Any clues from that?

----------

## krinn

no, i was thinking maybe mtab was missing them.

----------

## Hu

/etc/mtab is a regular file and can be stale.  /proc/mounts is a pseudofile that is always correct for the current mount namespace.  If the mount is not in /proc/mounts, then it is not actually mounted.  Many people prefer to replace /etc/mtab with a symlink to /proc/mounts for this reason.  However, doing so can disrupt use of mounts that specify the user mount option.

----------

## ferg

Thanks for that.

/proc/mounts shows the missing volumes are indeed mounted. In fact the only tool that does not is running [b]df[/].

At this point I think I'll just ignore it and hope it goes away! Everything else appears to be working fine!

Thanks for everybody's input.

Cheers

Ferg

----------

## wizzi

After examining the code, I believe the problem/feature (you decide) is that "duplicate" entries are now being removed from the df output (since coreutils 8.21). I too have a ReadyNAS and I believe we are both mounting subdirectories of the unit. Basically because it's just a big disk, the free/used/etc values are going to be the same even though they are different mount points.

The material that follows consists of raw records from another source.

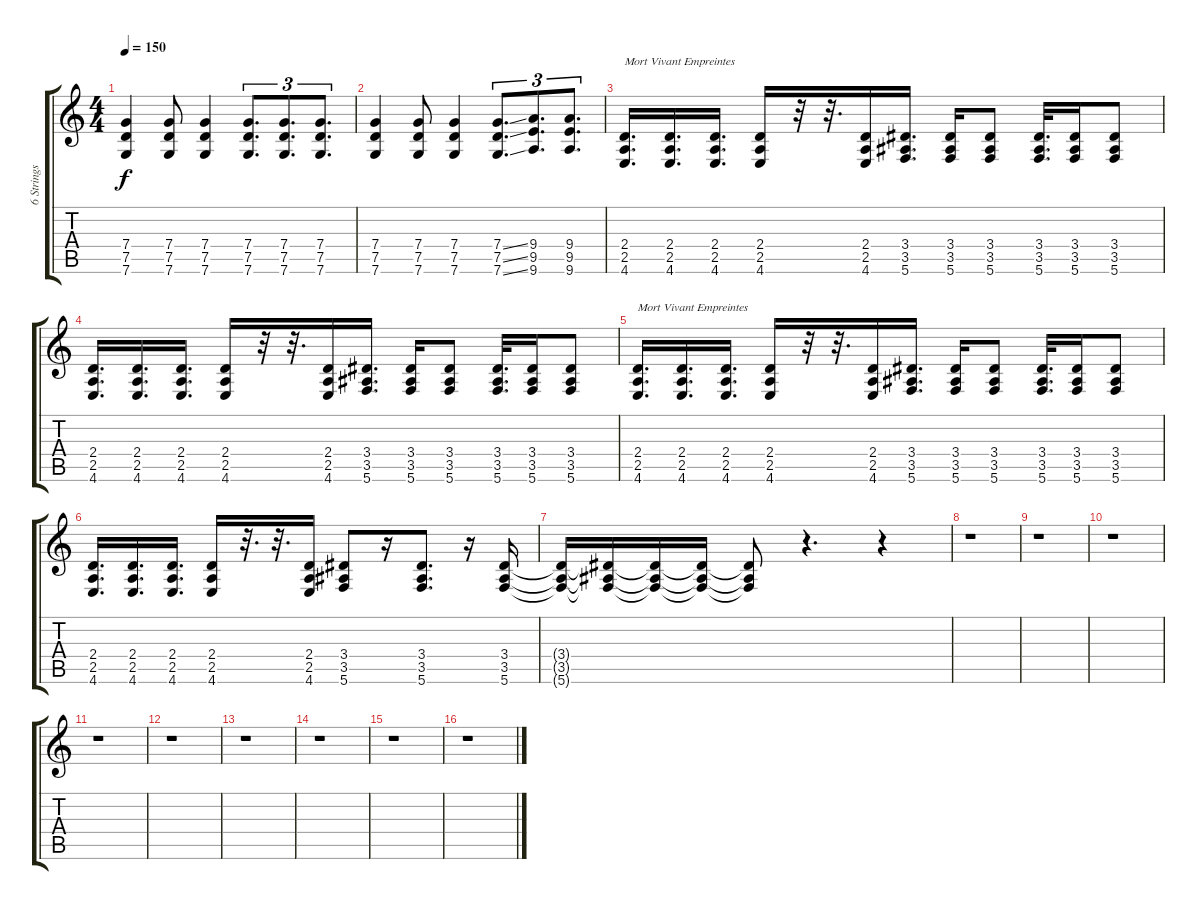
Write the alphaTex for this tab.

\track ("6 Strings Guitar Dropped C Tuning" "6 Strings ") {instrument distortionguitar}
\staff {score tabs}
\tuning (D4 A3 F3 C3 G2 C2) {hide}
\ts (4 4)
\tempo 150
\clef g2
\ks c
(7.4 7.5 7.6).4{dy f} (7.4 7.5 7.6).8 (7.4 7.5 7.6).4 (7.4 7.5 7.6).8{d tu (3 2)} (7.4 7.5 7.6).8{d tu (3 2)} (7.4 7.5 7.6).8{d tu (3 2)} |
(7.4 7.5 7.6).4 (7.4 7.5 7.6).8 (7.4 7.5 7.6).4 (7.4{ss} 7.5{ss} 7.6{ss}).8{d tu (3 2)} (9.4 9.5 9.6).8{d tu (3 2)} (9.4 9.5 9.6).8{d tu (3 2)} |
(2.4 2.5 4.6).16{d txt "Mort Vivant Empreintes"} (2.4 2.5 4.6).16{d} (2.4 2.5 4.6).16{d} (2.4 2.5 4.6).16 r.32 r.32{d} (2.4 2.5 4.6).16 (3.4 3.5 5.6).16{d} (3.4 3.5 5.6).16 (3.4 3.5 5.6).8 (3.4 3.5 5.6).32{d} (3.4 3.5 5.6).16 (3.4 3.5 5.6).8 |
(2.4 2.5 4.6).16{d} (2.4 2.5 4.6).16{d} (2.4 2.5 4.6).16{d} (2.4 2.5 4.6).16 r.32 r.32{d} (2.4 2.5 4.6).16 (3.4 3.5 5.6).16{d} (3.4 3.5 5.6).16 (3.4 3.5 5.6).8 (3.4 3.5 5.6).32{d} (3.4 3.5 5.6).16 (3.4 3.5 5.6).8 |
(2.4 2.5 4.6).16{d txt "Mort Vivant Empreintes"} (2.4 2.5 4.6).16{d} (2.4 2.5 4.6).16{d} (2.4 2.5 4.6).16 r.32 r.32{d} (2.4 2.5 4.6).16 (3.4 3.5 5.6).16{d} (3.4 3.5 5.6).16 (3.4 3.5 5.6).8 (3.4 3.5 5.6).32{d} (3.4 3.5 5.6).16 (3.4 3.5 5.6).8 |
(2.4 2.5 4.6).16{d} (2.4 2.5 4.6).16{d} (2.4 2.5 4.6).16{d} (2.4 2.5 4.6).16 r.32{d} r.32{d} (2.4 2.5 4.6).16 (3.4 3.5 5.6).8 r.16 (3.4 3.5 5.6).8{d} r.16 (3.4 3.5 5.6).16 |
(3.4{t} 3.5{t} 5.6{t}).16 (3.4{t} 3.5{t} 5.6{t}).16 (3.4{t} 3.5{t} 5.6{t}).16 (3.4{t} 3.5{t} 5.6{t}).16 (3.4{t} 3.5{t} 5.6{t}).8 r.4{d} r.4 |
r.1 |
r.1 |
r.1 |
r.1 |
r.1 |
r.1 |
r.1 |
r.1 |
r.1
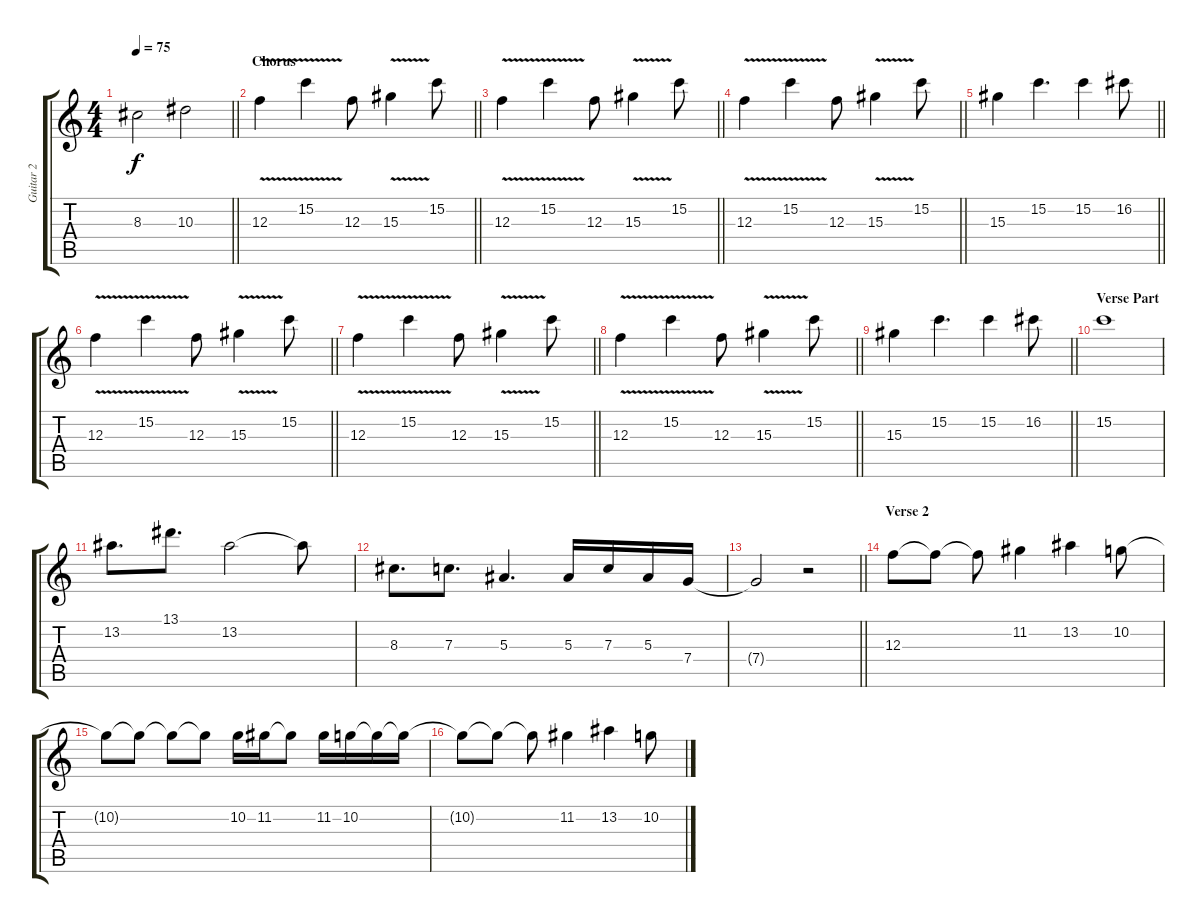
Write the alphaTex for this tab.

\track ("Guitar 2" "Guitar 2") {instrument distortionguitar}
\staff {score tabs}
\tuning (D4 A3 F3 C3 G2 C2) {hide}
\ts (4 4)
\tempo 75
\clef g2
\barLineRight lightlight
\ks c
8.3.2{dy f} 10.3.2 |
\section ("" "Chorus")
\barLineRight lightlight
12.3{v}.4{volume 10 instrument distortionguitar} 15.2{v}.4 12.3.8 15.3{v}.4 15.2.8 |
\barLineRight lightlight
12.3{v}.4 15.2{v}.4 12.3.8 15.3{v}.4 15.2.8 |
\barLineRight lightlight
12.3{v}.4 15.2{v}.4 12.3.8 15.3{v}.4 15.2.8 |
\barLineRight lightlight
15.3.4 15.2.4{d} 15.2.4 16.2.8 |
\barLineRight lightlight
12.3{v}.4 15.2{v}.4 12.3.8 15.3{v}.4 15.2.8 |
\barLineRight lightlight
12.3{v}.4 15.2{v}.4 12.3.8 15.3{v}.4 15.2.8 |
\barLineRight lightlight
12.3{v}.4 15.2{v}.4 12.3.8 15.3{v}.4 15.2.8 |
\barLineRight lightlight
15.3.4 15.2.4{d} 15.2.4 16.2.8 |
\section ("" "Verse Part")
15.2.1{instrument electricguitarjazz} |
13.2.8{d} 13.1.8{d} 13.2.2 13.2{t}.8 |
8.3.8{d} 7.3.8{d} 5.3.4{d} 5.3.16 7.3.16 5.3.16 7.4.16 |
\barLineRight lightlight
7.4{t}.2 r.2 |
\section ("" "Verse 2")
12.3.8{instrument electricguitarjazz} 12.3{t}.8 12.3{t}.8 11.2.4 13.2.4 10.2.8 |
10.2{t}.8 10.2{t}.8 10.2{t}.8 10.2{t}.8 10.2.16 11.2.16 11.2{t}.8 11.2.16 10.2.16 10.2{t}.16 10.2{t}.16 |
10.2{t}.8 10.2{t}.8 10.2{t}.8 11.2.4 13.2.4 10.2.8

The reason the particular entry shows up is that they used an election of "shortest name wins".

Personally I have yet to decide whether it's a problem or feature, but at least now we know. If we stick to the "do one thing and do it well" argument for *nix utilities, it's true we shouldn't be assuming that df will show mounted devices because they are different arenas.

Aaron

----------